Um desafio é que o agro não é de muita reação, ele é pura ação. Não é de curtidas e comentários, não faz “barulho” nas redes sociais. O agro é pura atenção e presença. O agro é mais de abraço e olho no olho, e muito menos teclado.
Isso fica claro pra mim a cada evento que participamos, a cada conversa, a cada interação, a cada visita, a cada “eu vejo seus vídeos e gosto muito do seu trabalho” dito com tanta verdade no olhar. E digo isso com um sorriso de gratidão no coração. E está tudo certo porque eu sou um filhote do agro.

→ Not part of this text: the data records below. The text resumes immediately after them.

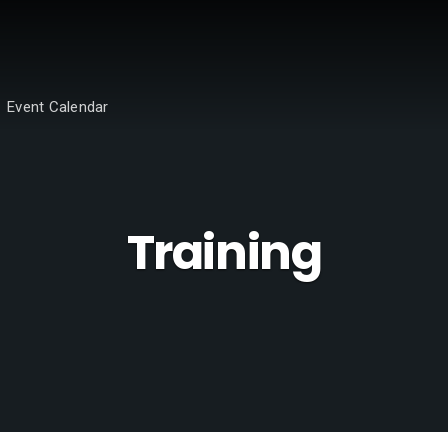
Event Calendar
Training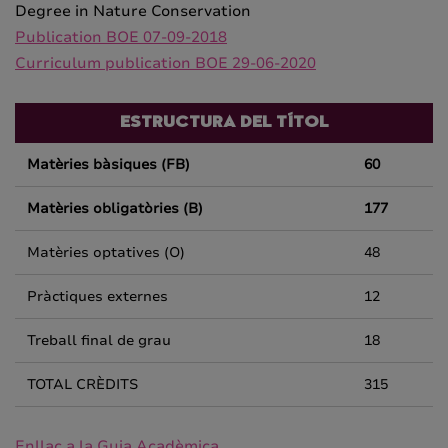
Degree in Nature Conservation
Publication BOE 07-09-2018
Curriculum publication BOE 29-06-2020
ESTRUCTURA DEL TÍTOL
Matèries bàsiques (FB)
60
Matèries obligatòries (B)
177
Matèries optatives (O)
48
Pràctiques externes
12
Treball final de grau
18
TOTAL CRÈDITS
315
Enllaç a la Guia Acadèmica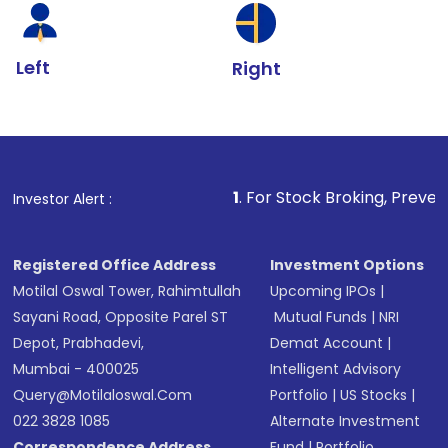
Left
Right
1
. For Stock Broking, Prevent Unauthorized 
Investor Alert :
Registered Office Address
Investment Options
Motilal Oswal Tower, Rahimtullah
Upcoming IPOs
|
Sayani Road, Opposite Parel ST
Mutual Funds
|
NRI
Depot, Prabhadevi,
Demat Account
|
Mumbai - 400025
Intelligent Advisory
Query@motilaloswal.com
Portfolio
|
US Stocks
|
022 3828 1085
Alternate Investment
Correspondence Address
Fund
|
Portfolio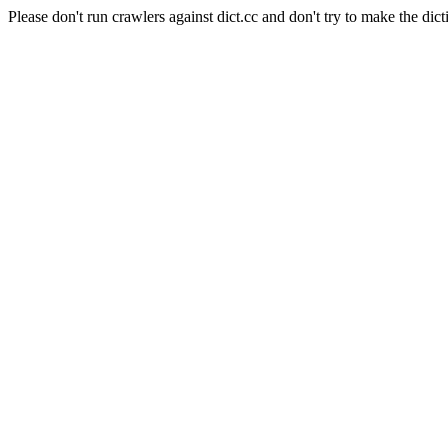
Please don't run crawlers against dict.cc and don't try to make the dict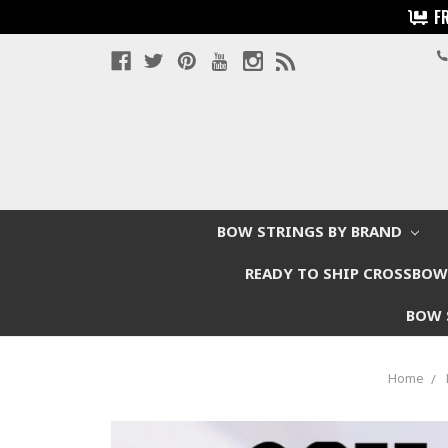
F
BOW STRINGS BY BRAND
READY TO SHIP CROSSBO
BOW 
Home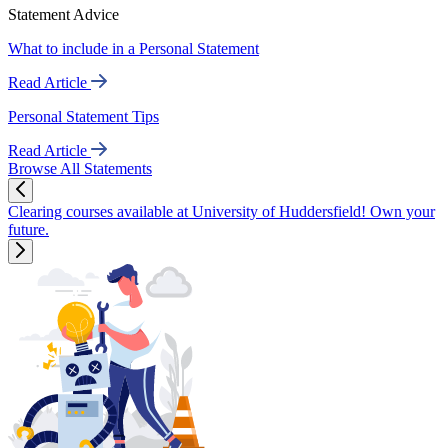
Statement Advice
What to include in a Personal Statement
Read Article
Personal Statement Tips
Read Article
Browse All Statements
Clearing courses available at University of Huddersfield! Own your
future.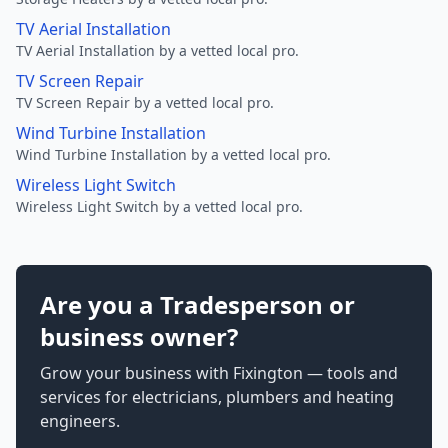
TV Aerial Installation
TV Aerial Installation by a vetted local pro.
TV Screen Repair
TV Screen Repair by a vetted local pro.
Wind Turbine Installation
Wind Turbine Installation by a vetted local pro.
Wireless Light Switch
Wireless Light Switch by a vetted local pro.
Are you a Tradesperson or
business owner?
Grow your business with Fixington — tools and
services for electricians, plumbers and heating
engineers.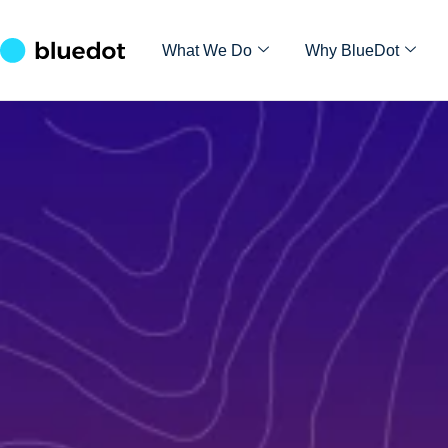
What We Do
Why BlueDot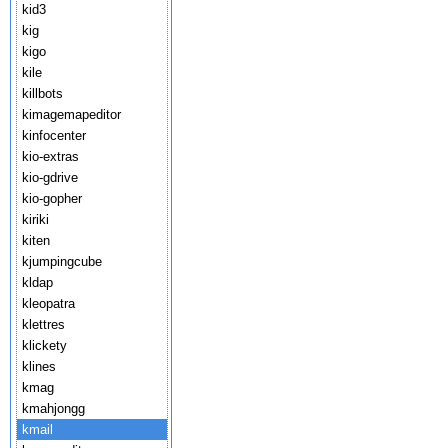
kid3
kig
kigo
kile
killbots
kimagemapeditor
kinfocenter
kio-extras
kio-gdrive
kio-gopher
kiriki
kiten
kjumpingcube
kldap
kleopatra
klettres
klickety
klines
kmag
kmahjongg
kmail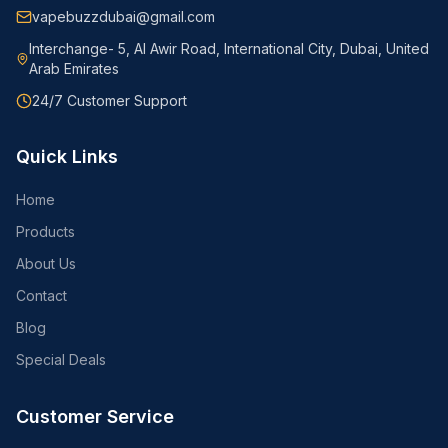
vapebuzzdubai@gmail.com
Interchange- 5, Al Awir Road, International City, Dubai, United
Arab Emirates
24/7 Customer Support
Quick Links
Home
Products
About Us
Contact
Blog
Special Deals
Customer Service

A Conexão Safra completa 15 anos este ano. São 15 anos colocando os produtores e as famílias no centro das suas pautas. A Conexão Safra é uma “debutante” com experiência em comunicação com e para o agro.
E eu percebo algo muito especial quando vejo a primeira revista lá de 2011 e o que nos guiou até aqui: o amor, a admiração e a vontade de traduzir em palavras todo o gigantismo que o agro representa e os personagens que fazem, quase que magicamente, as engrenagens do agronegócio girarem.
Enquanto eu sou uma ponte de madeira em reforço diário, a Conexão Safra já é uma ponte sólida e bem pavimentada, onde o agro que já passou por ela fez uma travessia segura.
Eu me sinto muito honrado em fazer parte dessa estrada tão linda que já foi construída ao longo de 15 anos.
E eu – esse produtor de conteúdo que vos escreve – sigo na missão de me comunicar com o agro: tão rico, tão cheio de encantos e mistérios. Com humildade e muita felicidade em ser parte do “espelho” da Conexão Safra, que não busca gerar imagens por conta própria, e sim refletir esse personagem tão incrivelmente encantador que é o agro.
Atenção!
Todos os “-” (travessões) usados neste texto foram cuidadosamente escolhidos e posicionados por um humano que também gosta de usá-los de vez em quando, assim como a IA.
Afinal, é impossível se comunicar com o agro se não for com o coração, e um coração verdadeiramente humano.